Revenue from national sources rose by 4.9 percent, due to built-in increases in the national TV package. Local revenue grew by a scant 0.8 percent. A 7-9 record - the team's first losing season since 2008 - hurt the bottom line.
"This is the first year since 2008 that we were not in the playoffs, and I think that had an impact on us," Murphy said. "We didn't have a home playoff game and some of our visitation numbers were down a little bit. We don't see that as a negative trend."
The Packers made several big changes during the offseason. Murphy picked Brian Gutekunst to replace longtime general manager Ted Thompson, and coach Mike McCarthy replaced defensive coordinator Dom Capers with Mike Pettine and offensive coordinator Edgar Bennett with Joe Philbin.
Plus, quarterback Aaron Rodgers will be back after missing half of last season with a broken collarbone. Murphy said he senses a renewed level of enthusiasm from fans, with the team kicking off its 100th season with the start of training camp on July 26.
"Certainly, having Aaron healthy is a part of that, but I think some of the changes we've made coaching staff as well as the draft and players we've added, I think people are excited for the season," Murphy said. "You add on top of that the 100 seasons, it should, knock on wood, be a good year."
Rodgers, who is under contract through the 2019 season, told NBC Sports over the weekend there is "some merit" in working out a "nontraditional contractual agreement." Murphy wouldn't get into specifics but said: "Obviously, he's an important player. He wants to be here and want him to be here. When both sides have a common interest, you get deals done."
In May, league owners agreed to a policy that requires players to stand if they are on the field for the national anthem but allows them to stay in the locker room if they prefer. The NFL Players Association last week filed a grievance against the league for imposing a policy that is "inconsistent" with the collective bargaining agreement and "infringes" on player rights. Murphy said he was hopeful of a resolution.
"I've had a lot of conversations with our players," he said. "We really want to put the focus on the underlying issues and we realize our players are patriotic, they don't disrespect the flag, they don't disrespect the country. We're really looking at the underlying issues of racial discrimination, police brutality. We've had discussions with players about putting resources toward some of the causes."

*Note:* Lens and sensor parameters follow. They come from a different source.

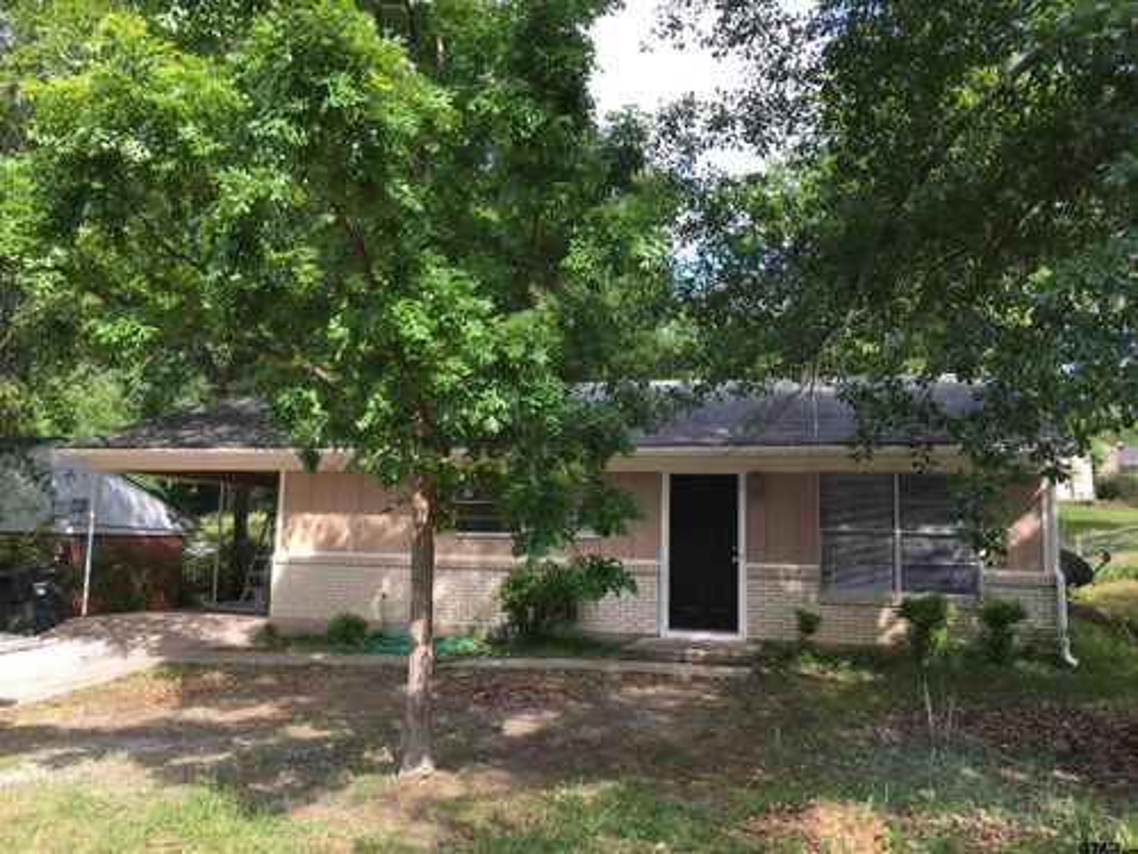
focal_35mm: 29
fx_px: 953
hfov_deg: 61.7
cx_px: 569
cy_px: 427
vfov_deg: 48.2
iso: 25
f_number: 2.2
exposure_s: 1/422
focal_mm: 4.15
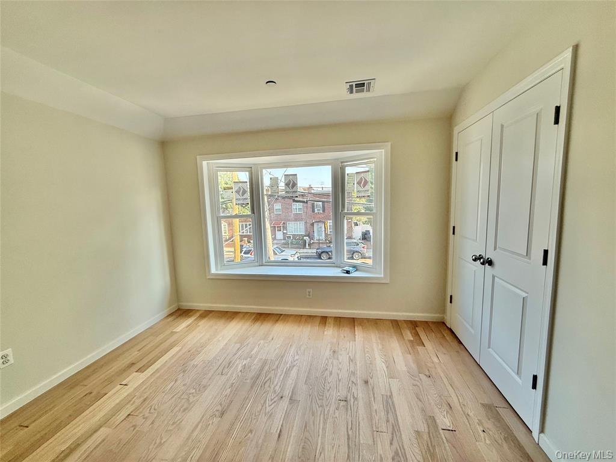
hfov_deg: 102.1
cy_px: 231
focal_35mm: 14
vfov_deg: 85.7
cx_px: 308
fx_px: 249
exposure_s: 1/200
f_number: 2.2
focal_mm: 2.22
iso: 64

Murphy said he also hopes the CBA, which will expire after the 2020 season, can be extended. He said the NFL doesn't have the guaranteed money seen in NBA contracts, though "over the last 10 years or so, a higher percentage of the players' money is guaranteed."
"To me, the best thing about our collective bargaining agreement is the rookie pay is under control. We've got a system in place that I think is working well. More of the money is going to the veterans, who deserve it and have earned it. There were times under the old agreement that the highest paid players in the league were rookies at their positions, which was crazy."